Where to go from here
The cluster is now serving a single vLLM Deployment with one GPU pod, fronted by a Service. That’s enough for a small internal tool or a single-tenant API. Production scenarios you’ll grow into next, each substantial enough to deserve its own validated guide:
- Helm chart deployments via the vLLM production-stack for parameterized installs and KV-cache-aware routing across replicas.
- HPA on custom metrics (
vllm:num_requests_waiting,vllm:kv_cache_usage_perc) via Prometheus Adapter, so replicas scale on real saturation signals instead of CPU. - Multi-node tensor parallelism for 70B-class models with Ray and the LeaderWorkerSet CRD.
- Observability with
kube-prometheus-stack, the official vLLM Grafana dashboard, and alert rules wired to the same metrics from the bare-metal article. - Disaggregated prefill and decode via the llm-d project, when the workload justifies the operational complexity.
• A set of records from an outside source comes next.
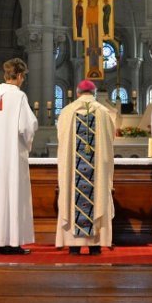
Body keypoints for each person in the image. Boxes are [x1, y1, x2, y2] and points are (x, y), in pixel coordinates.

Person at [0, 58, 39, 254]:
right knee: (13, 196)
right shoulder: (19, 97)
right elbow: (27, 126)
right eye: (23, 77)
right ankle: (13, 242)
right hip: (11, 157)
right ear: (19, 76)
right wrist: (28, 141)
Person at [55, 80, 117, 254]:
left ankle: (73, 245)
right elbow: (110, 139)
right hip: (97, 171)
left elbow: (61, 138)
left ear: (77, 93)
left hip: (73, 170)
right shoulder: (104, 113)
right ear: (94, 93)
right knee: (97, 196)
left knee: (71, 195)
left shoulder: (67, 112)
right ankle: (96, 244)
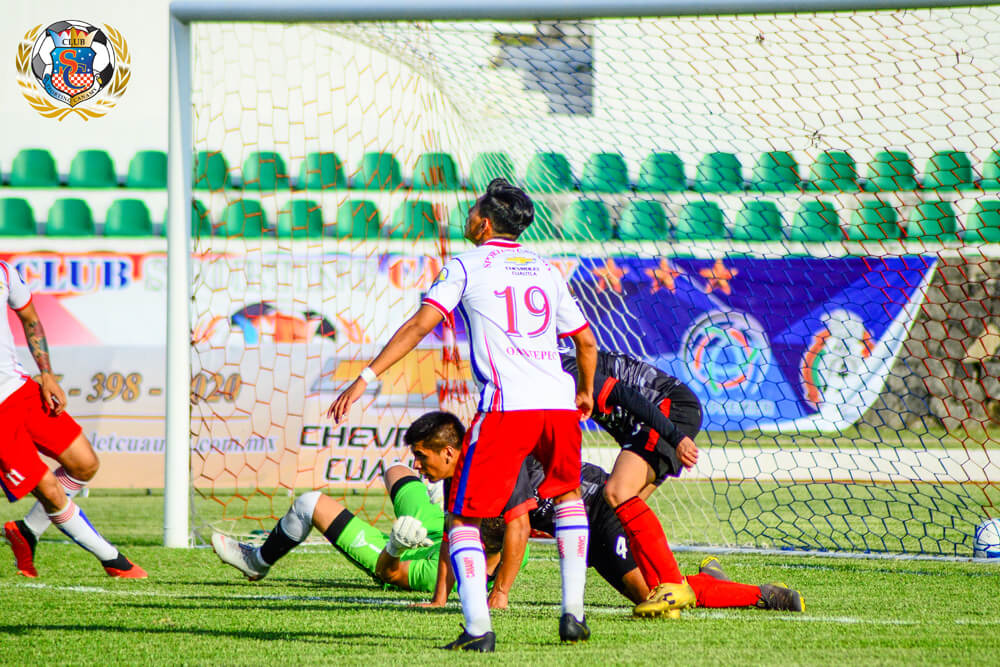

The single-box install in Install vLLM on Linux for Production LLM Serving remains the right starting point for one team’s internal tool or a single-tenant API. Move to the Kubernetes flow above when you outgrow that, when you need autoscaling or KV-cache-aware routing or models that need multiple nodes. The OpenAI API on top doesn’t change; only the operations underneath do.